Chose presqu’invraissemblable. Car, si l’on peut s’expliquer même la présence de certaines autorités éloignées du dossier climat, il n’en demeure pas moins que le fait qu’elles siègent pour certaines au gouvernement, pourrait justifier la raison pour laquelle le président de la République, s’est fait accompagner d’eux.

Mais, qu’est-ce qui pourrait cependant expliquer la présence sur ces lieux de personnalités conviées par le chef de l’Etat à Glasgow, de son ancien Coordinateur général des Affaires présidentielles (CGAP), remis à la disposition de son administration d’origine ? Voici qui demande à réfléchir et donne martel en tête à tous ceux qui imaginent qu’est-ce qui a pu lui valoir ce traitement aussi bien surprenant que justifié pour ceux qui ont pris la lourde décision de l’écarter de la galaxie dirigeante du palais du bord de mer.

Doit-on finalement croire que le séjour du numéro un gabonais en Écosse, au- delà d’être officiellement consacré, comme dit officiellement, aux questions climatiques, n’était en vérité qu’un moyen de plus d’aller en villégiature ? Car, l’on ne comprend pas, à beau retourner la question dans tous les sens, pourquoi le fils d’Ali Bongo Ondimba s’est gaillardement retrouvé sur la même table que la délégation officielle du Gabon, que les collaborateurs du chef d’état au nombre desquels ceux que la Cop 26 intéressait d’un point de vue professionnel et stratégique, nous citerons par exemple les ministres des Eaux et Forêts en charge des questions climatiques, et son collègue des Affaires étrangères ?

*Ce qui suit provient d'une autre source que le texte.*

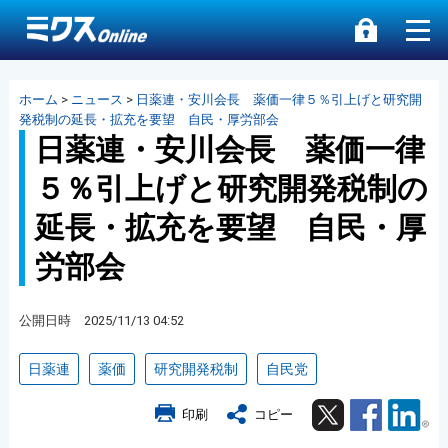
ホーム
>
ニュース
>
日薬連・安川会長 薬価一律５％引上げと研究開
発税制の延長・拡充を要望 自民・厚労部会
日薬連・安川会長 薬価一律
５％引上げと研究開発税制の
延長・拡充を要望 自民・厚
労部会
公開日時 2025/11/13 04:52
日薬連
薬価
研究開発税制
自民党
Twitter
Facebook
Lin
印刷
コピー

Ce que l’on considère comme une intrusion de Noureddin Bongo Valentin dans un domaine qui est loin d’être le sien ne manquera pas de faire jaser plus d’un Gabonais au nombre desquels ceux qui s’interrogent sur la véritable destination que prend le pays, le Gabon, qui se distingue davantage de beaucoup d’autres par sa capacité à pondre des textes et prendre des décisions, mais qui peine grossièrement à les mettre en pratique ou les assumer.